InterManager Daily News 03.12.2021.

1. IMO moves ahead on GHG emissions, black carbon and marine litter

The International Maritime Organization in view of the urgency for all sectors to accelerate their efforts to reduce GHG emissions as emphasized in the recent IPCC reports 1 and the Glasgow Climate Pact, recognized the need to strengthen the ambition of the Initial IMO GHG Strategy during its revision process and has it agreed to initiate the revision of its GHG strategy. IMO’s Marine Environment Protection Committee (MEPC), meeting virtually for its 77th session, 22-26 November 2021, also adopted a resolution on voluntary use of cleaner fuels in the Arctic, to reduce black carbon emissions.

2. Belgian shipowners fully support Belgium’s candidacy for IMO Council

As a shipping nation, Belgium is the beating heart of Europe’s biggest maritime logistical hub with world-class ports such as Antwerp, Zeebrugge, Ghent and Ostend, servicing Belgian and other international shipping companies as they deliver 90% of goods to consumers in and outside of Europe. Therefore, Belgium understands the strategic importance of maritime transport, the maritime sector and equal opportunities for all working around seas and oceans.

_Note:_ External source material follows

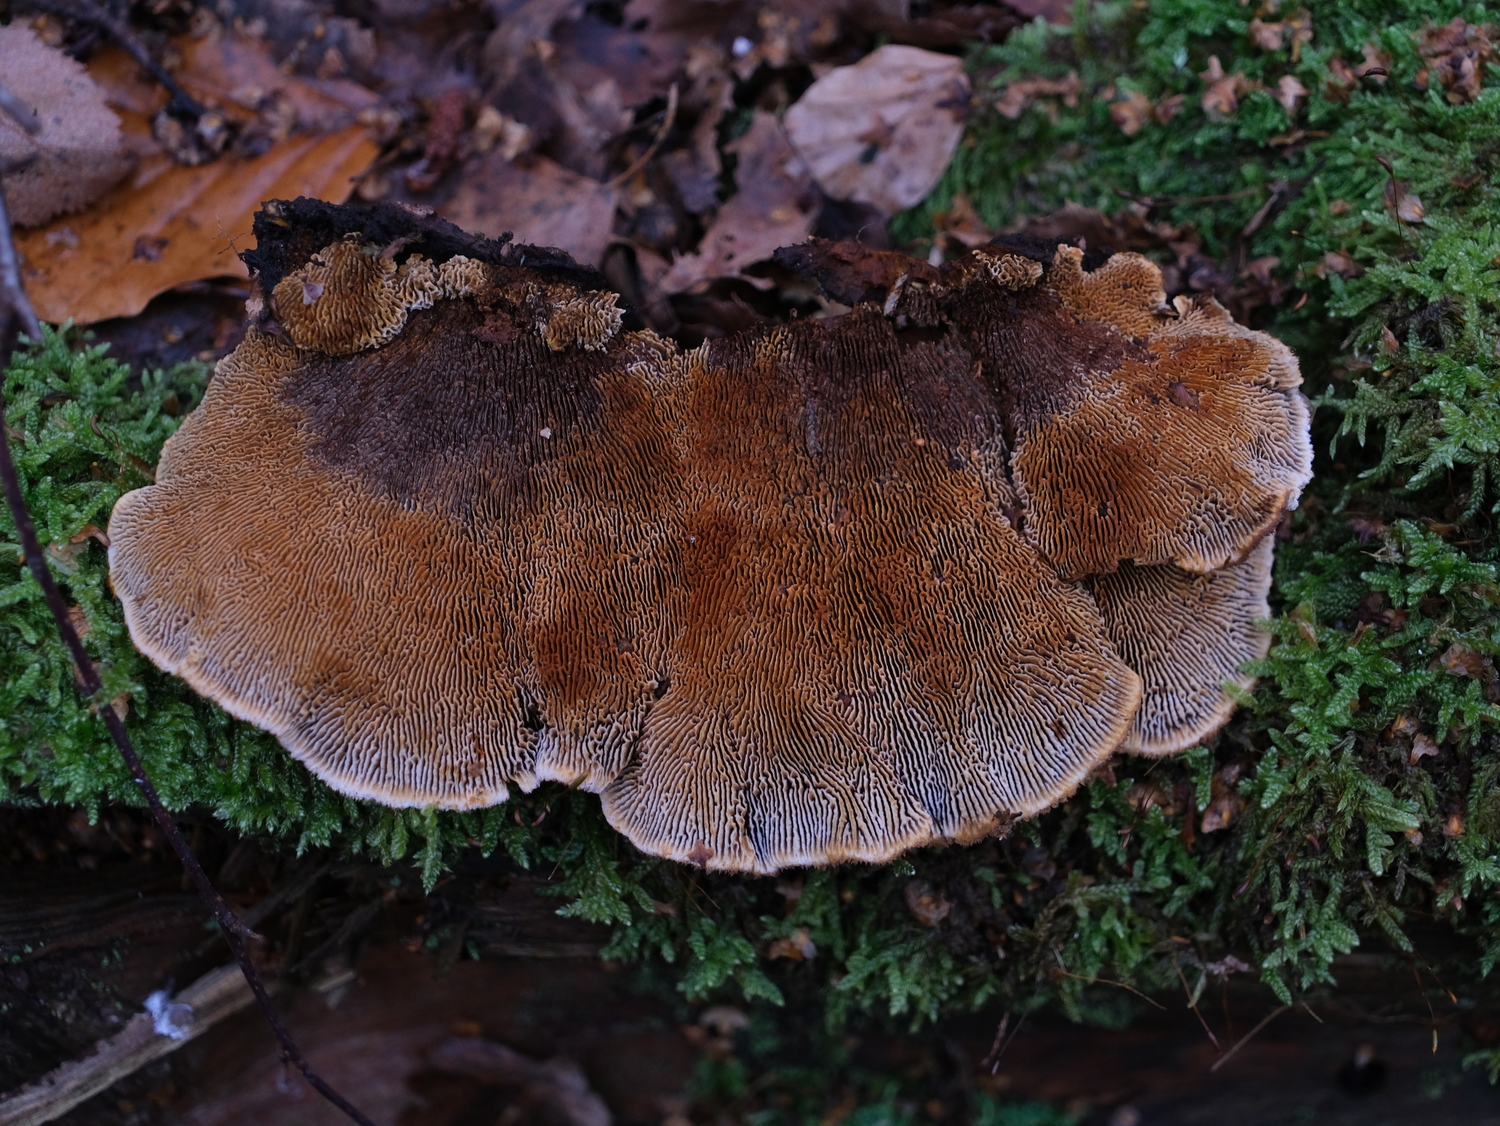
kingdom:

3. CMA CGM implements incentive program to ease congestion at the ports of Los Angeles and Long Beach

The CMA CGM Group, a world leader in shipping and logistics, will implement an Early Container Pickup Incentive Program at the ports of Los Angeles and Long Beach. It will be effective on December 1st and continue for 90 days, in an effort to improve the fluidity of the largest import gateway in the United States.

4. ICS urges WTO director general to prioritise maritime transport in multilateral trade negotiations

The International Chamber of Shipping has called for maritime transport to be prioritised in multilateral trade negotiations ahead of high-level WTO meetings to take place this week. While the 12th Ministerial Conference, where talks were to take place, has been indefinitely postponed due to the Omicron variant, a pared down schedule of meetings of WTO Ministers and governments will go ahead.

5. New ship queueing process at LA and Long Beach has improved safety and air quality

The new ship queuing process at the ports of Los Angeles and Long Beach that went into effect on November 16 has been successful in creating a safer and more environmentally sound system, says Captain Kip Louttit, executive director of the Marine Exchange of Southern California.

6. Colombia looks to offshore wind as it moves to diversify energy sources

At the 17th ASOCODIS Colombian power distribution conference this week, Colombia’s energy minister Diego Mesa said the country is advancing its plans for offshore wind development, with draft regulations almost ready for public comment. “We hope to publish draft regulations for comment in the coming weeks and implement them next year,” said Mesa. “We see great potential in the Caribbean and have important support from the World Bank,” he added.

7. Kirby to Pay $15.3 Million in Damages Over 2014 Oil Spill in Houston Ship Channel

Houston, Texas-based Kirby Inland Marine agreed to pay $15.3 million in damages and assessment costs to resolve federal and state claims for harm to natural resources resulting from a 2014 oil spill from a Kirby barge in the Houston Ship Channel, the U.S. Justice Department said.

8. Biden Sees Progress in Supply Crisis Amid Faster Inflation

President Joe Biden said his administration’s work has begun to alleviate supply-chain disruptions and that higher inflation is a “natural byproduct” of the global economy’s recovery from the pandemic. The president, who’s been assailed by his political opponents over rising prices, again sought to reassure Americans that store shelves will be full for the holiday season and persuade them that his policies would build on the economy’s strong rebound.

9. Baltic Index Gains For Fifth Day As Rates For Smaller Vessels Rise

The Baltic Exchange’s dry bulk sea freight index on Wednesday rose for a fifth straight session to its highest in a month, as gains in panamax and supramax vessels offset a dip in the larger capesize segment. The overall index, which factors in rates for capesize, panamax and supramax vessels, added 29 points, or 1% to 3,047, a peak since Nov. 2.

10. Omicron Threatens Tankers But Could Extend Container Shipping Boom

The latest twist in ocean shipping’s COVID saga: The new global threat from the omicron variant is being layered on top of existing fallout from delta-variant outbreaks in Europe and Asia. Assuming omicron is not a false alarm, it’s more bad news for crude and product tanker rates, another positive for container shipping rates (with some downside risk also in the mix) and relatively neutral for dry bulk shipping, at least for now.